60 years of hugs


2017 is a special year for the Catholic Church. It celebrates oneness of all Christians as Pope Francis joins in the prayer of unity in the commemoration of the 500th anniversary of the Lutheran Reformation, devoutees honour the Blessed Mother in her 100 years of Fatima apparition and the Catholic Charismatic Renewal proclaims its jubilee at 50 years. In the Philippines, it is a year dedicated to communion of communities as exhorted by the Catholic Bishops’ Conference.

My prayer group at Our Lady Help of Christians, Narre Warren is also gathering for 20 years of prayer, praise, worship and fellowship on 9 September. It is a joyful privilege to see it grow over the years.

In the same month, I celebrate my own milestone – 60 years – not all pleasant and joyful, for there are times of trial, tribulation, and challenges at every growth stage. The happy times made me feel good and accomplished, but the difficult moments brought me closer to God. Although I resisted them when they were happening, they were the most transforming and revealing of God’s mercy and faithfulness.

As I reflect on my milestone, I realise that I have been an organiser, pastoral worker and counsellor for the last 40 years, in the midst of busy family life and work. It is a humbling opportunity to be part of special occasions of family, friends and communities, which include both happy and sad events. My ministry includes assisting in funerals, grief and bereavement. This was God’s way of healing me from my morbid fear of death before I was renewed in 2000. My remembrance list is growing every year – and I need to learn fast that indeed life is short and we are here only as pilgrims.

One of the best gifts the Lord gives me as I move into my senior years is a transformed mind. I no longer need to push myself and others to prove my worth. I used to be envious of others. When I saw a successful singer, an acclaimed pianist, a celebrated speaker, a renowned writer, I wanted to be them! This green-eyed monster also wagged its tail even in trivial pursuits – someone’s clothes, make up or perfume were worth coveting.

Today, I am glad that I can look at myself and appreciate my own worth as a unique child of God, allowing others the time and space to express their own values, opinions and giftedness, respecting them and encouraging them to be the best of who they are, without being defensive or offensive. It is no longer “my way or the highway” kind of attitude.

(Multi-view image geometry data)
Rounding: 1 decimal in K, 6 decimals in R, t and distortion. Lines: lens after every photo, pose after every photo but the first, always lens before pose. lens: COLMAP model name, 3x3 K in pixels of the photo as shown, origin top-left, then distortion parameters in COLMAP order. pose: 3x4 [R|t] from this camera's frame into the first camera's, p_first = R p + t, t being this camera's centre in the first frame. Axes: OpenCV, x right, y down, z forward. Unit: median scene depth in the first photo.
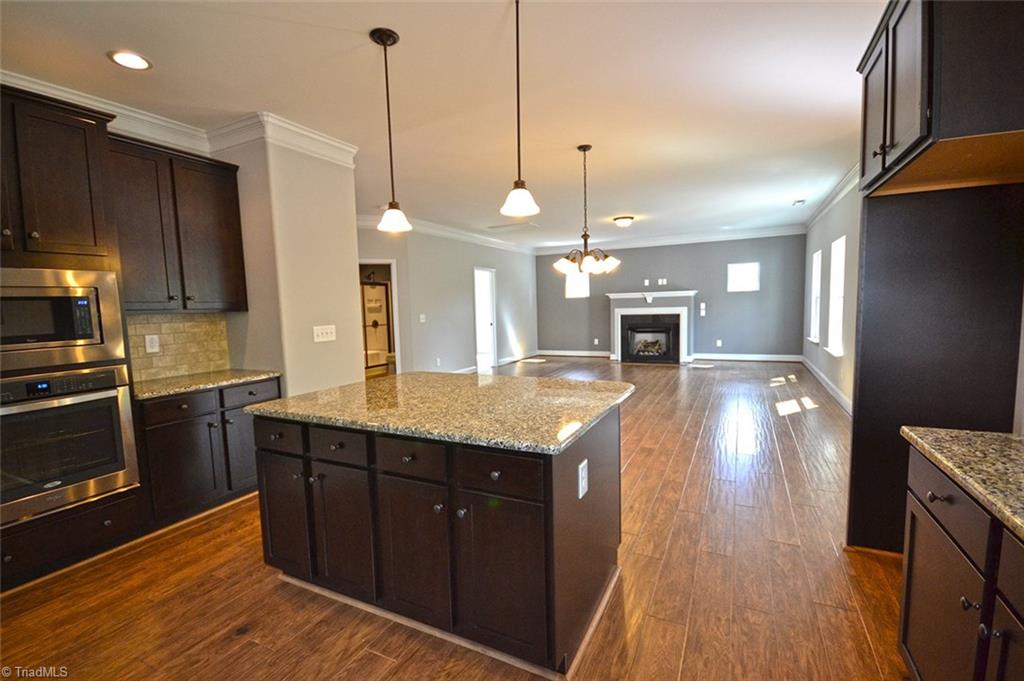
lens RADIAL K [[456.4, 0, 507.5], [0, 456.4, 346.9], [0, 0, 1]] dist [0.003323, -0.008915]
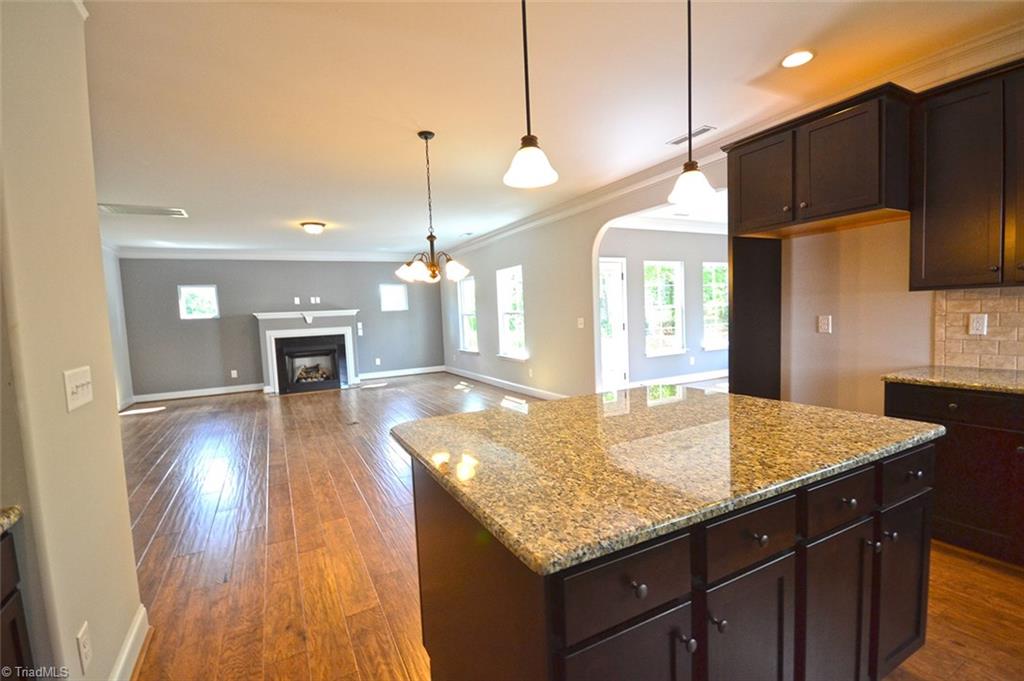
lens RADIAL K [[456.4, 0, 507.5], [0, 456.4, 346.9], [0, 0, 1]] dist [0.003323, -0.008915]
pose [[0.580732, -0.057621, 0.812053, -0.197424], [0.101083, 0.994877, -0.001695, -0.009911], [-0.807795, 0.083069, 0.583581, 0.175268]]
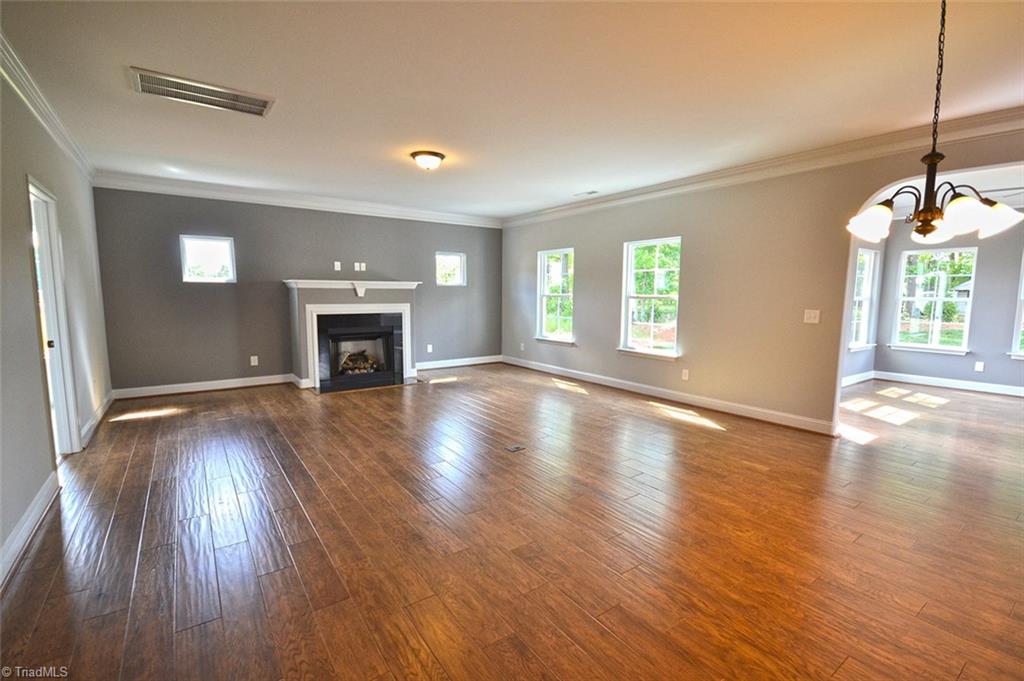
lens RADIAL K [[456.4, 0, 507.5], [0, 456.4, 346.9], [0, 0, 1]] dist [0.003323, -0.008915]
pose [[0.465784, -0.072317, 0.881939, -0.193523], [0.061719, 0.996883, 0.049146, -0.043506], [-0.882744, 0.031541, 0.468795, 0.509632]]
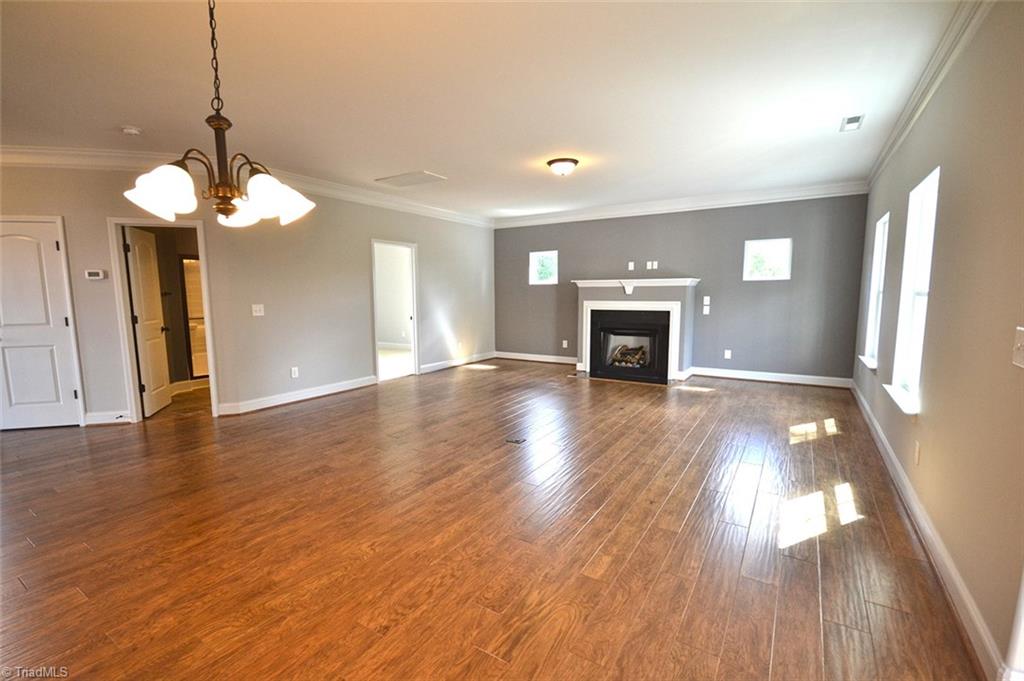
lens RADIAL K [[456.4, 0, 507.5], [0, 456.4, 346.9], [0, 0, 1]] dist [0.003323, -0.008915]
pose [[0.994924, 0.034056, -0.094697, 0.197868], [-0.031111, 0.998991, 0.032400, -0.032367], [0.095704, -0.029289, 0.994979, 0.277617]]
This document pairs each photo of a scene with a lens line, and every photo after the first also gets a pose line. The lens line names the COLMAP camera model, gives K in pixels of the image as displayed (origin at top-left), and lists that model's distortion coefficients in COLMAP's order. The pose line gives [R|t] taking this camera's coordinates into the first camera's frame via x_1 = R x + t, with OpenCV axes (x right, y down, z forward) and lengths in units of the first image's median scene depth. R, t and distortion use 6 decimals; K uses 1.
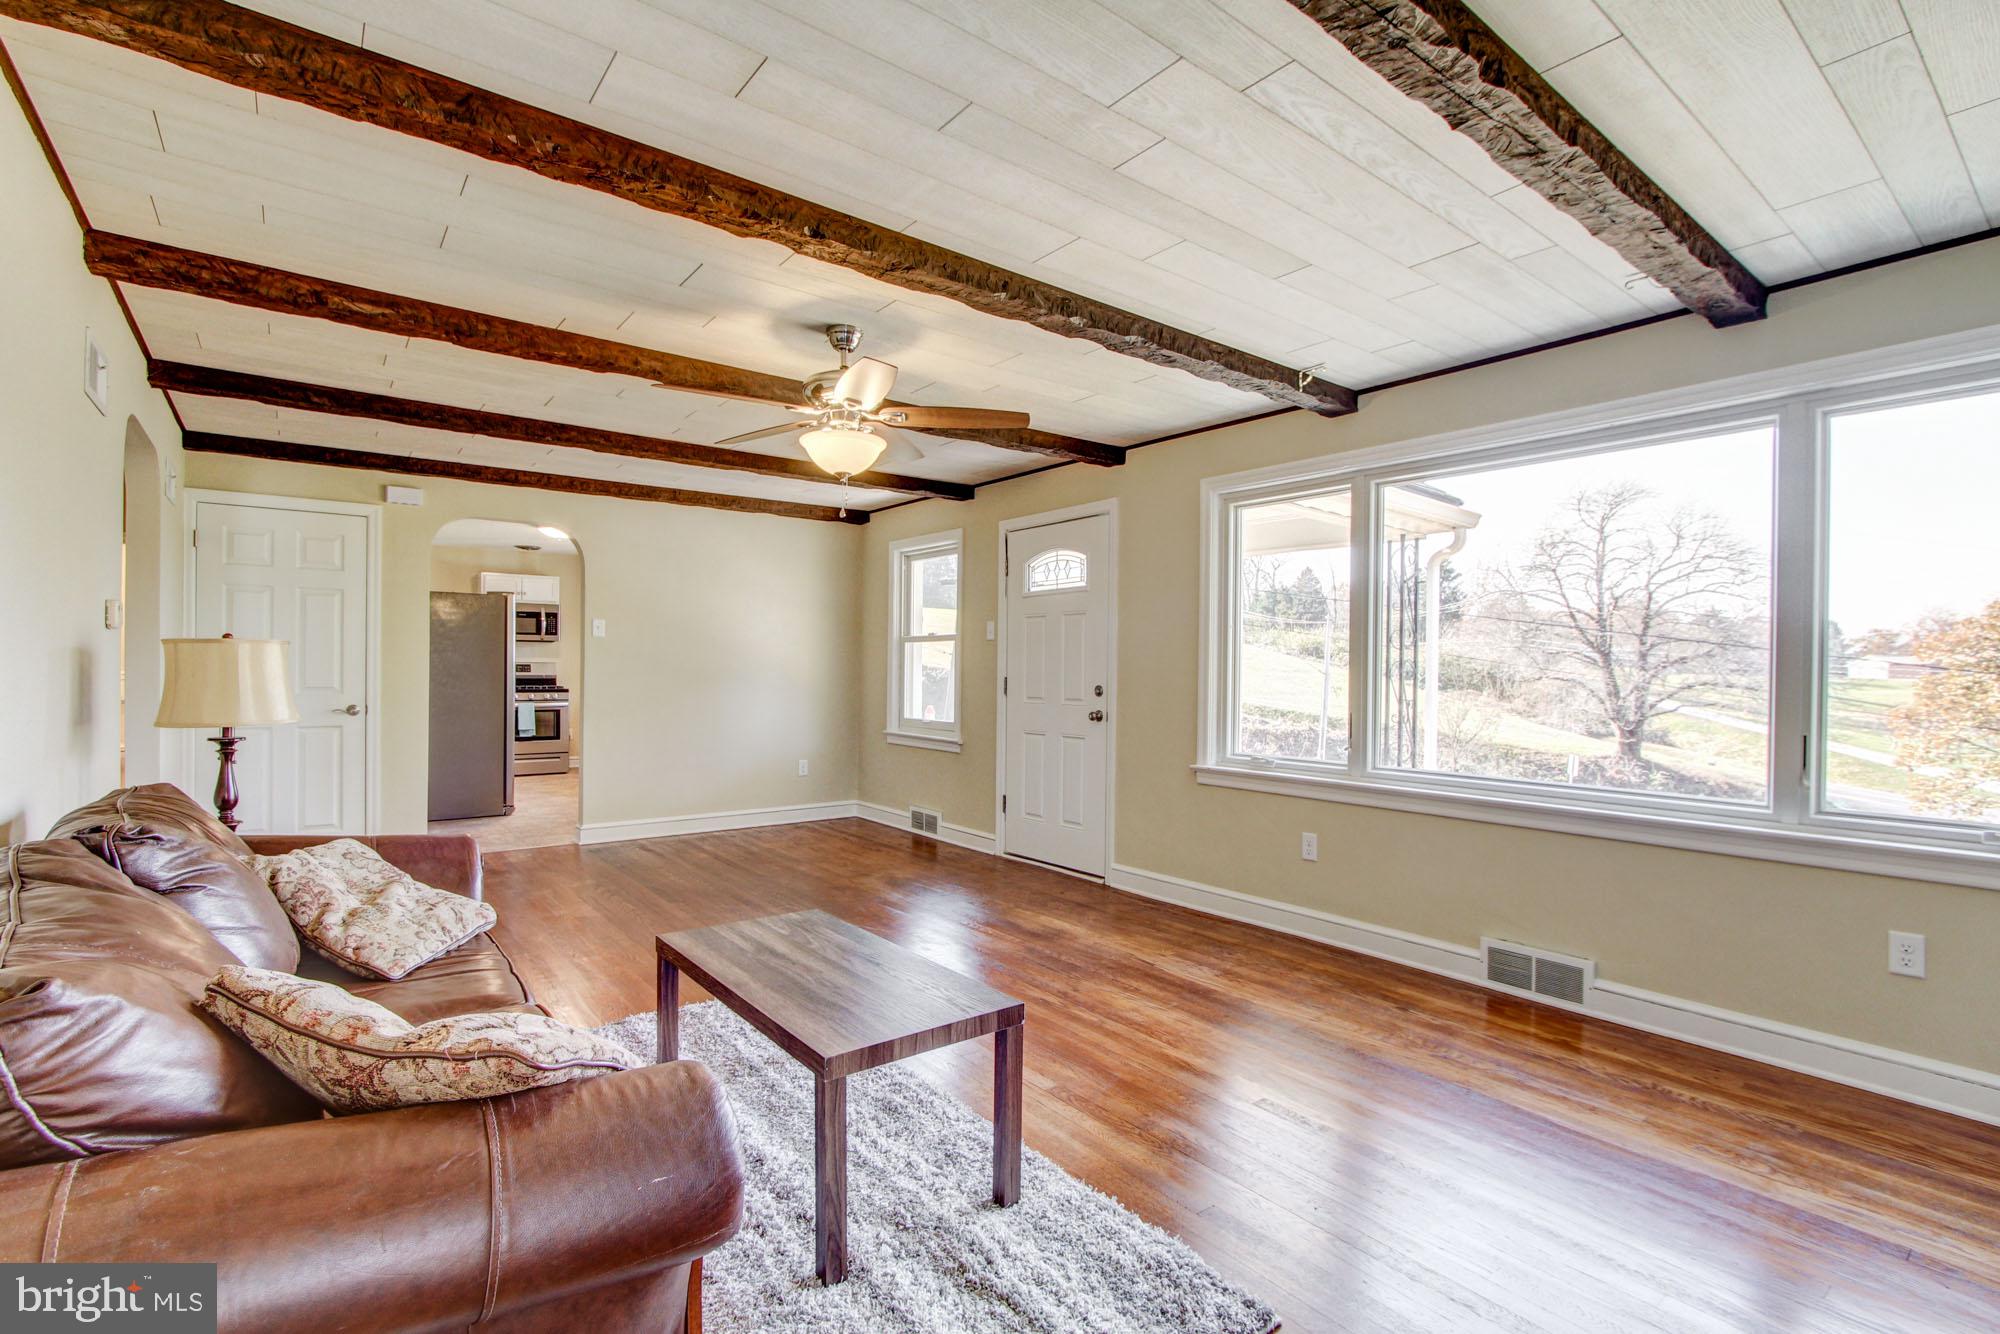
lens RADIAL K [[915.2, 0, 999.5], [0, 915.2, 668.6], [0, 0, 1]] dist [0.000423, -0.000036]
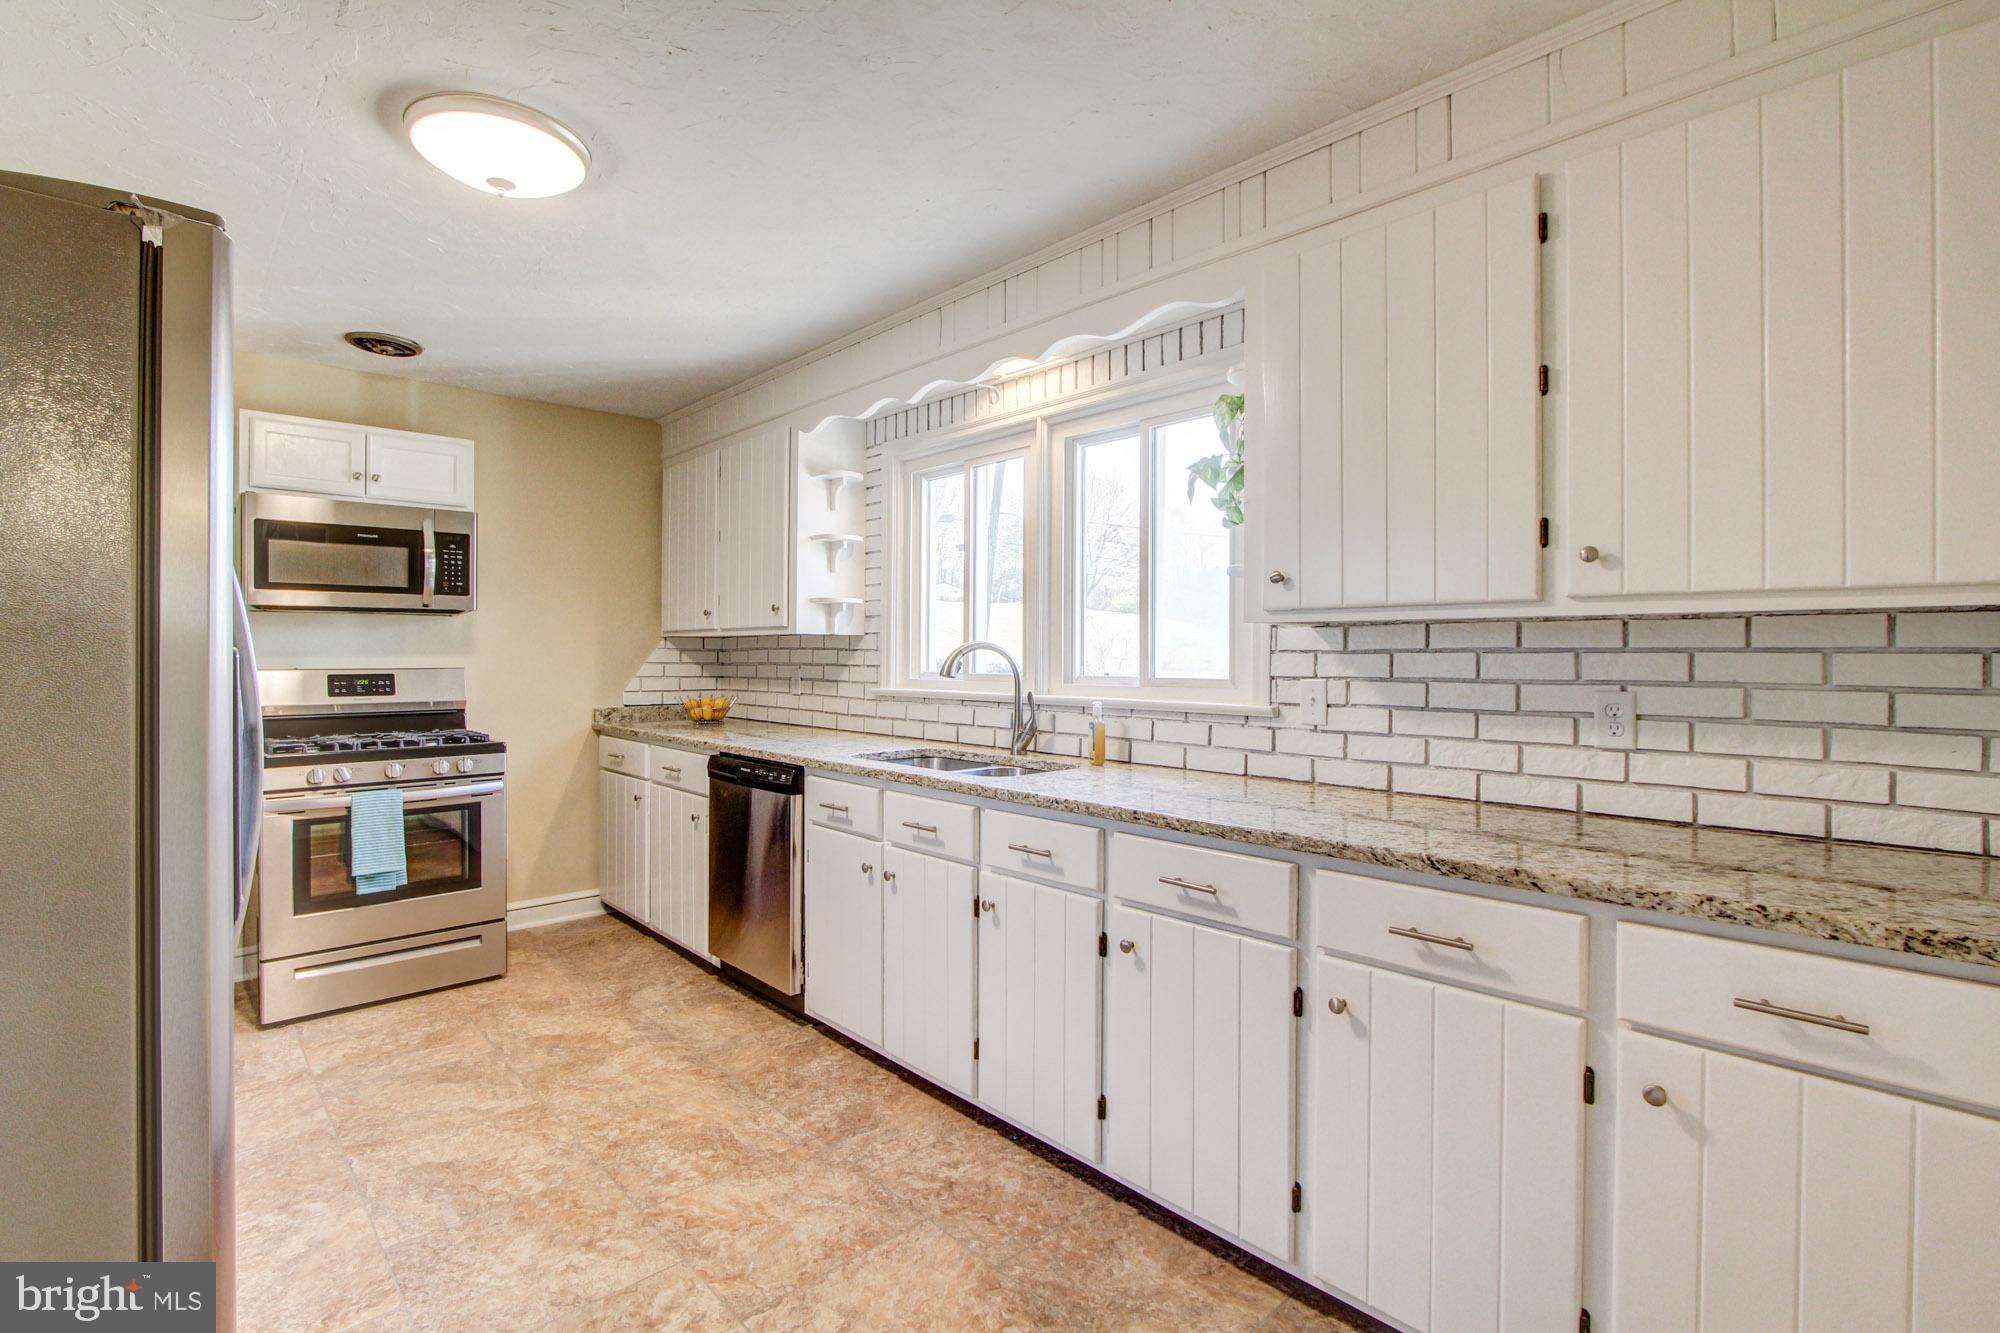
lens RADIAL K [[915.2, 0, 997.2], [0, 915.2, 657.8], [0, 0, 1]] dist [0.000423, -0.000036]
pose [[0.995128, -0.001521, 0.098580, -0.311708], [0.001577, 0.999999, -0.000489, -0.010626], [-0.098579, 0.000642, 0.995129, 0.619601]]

Work item A:
Set down the part of the reflection that begins with the words containing "My prayer group" and ends with "mercy and faithfulness.".
Work item B:
For each statement about the reflection, say yes or no depending on whether it agrees with the text, and quote the words that decide it: (i) The prayer group at Our Lady Help of Christians, Narre Warren is marking 20 years on 9 September. (ii) The writer was renewed in 2010. (iii) The Catholic Charismatic Renewal is proclaiming its jubilee at 50 years.
The entries are drawn from a separate source.

Result A:
My prayer group at Our Lady Help of Christians, Narre Warren is also gathering for 20 years of prayer, praise, worship and fellowship on 9 September. It is a joyful privilege to see it grow over the years.

In the same month, I celebrate my own milestone – 60 years – not all pleasant and joyful, for there are times of trial, tribulation, and challenges at every growth stage. The happy times made me feel good and accomplished, but the difficult moments brought me closer to God. Although I resisted them when they were happening, they were the most transforming and revealing of God’s mercy and faithfulness.

Result B:
(i) Yes: "My prayer group at Our Lady Help of Christians, Narre Warren is also gathering for 20 years of prayer, praise, worship and fellowship on 9 September."
(ii) No: "before I was renewed in 2000."
(iii) Yes: "the Catholic Charismatic Renewal proclaims its jubilee at 50 years."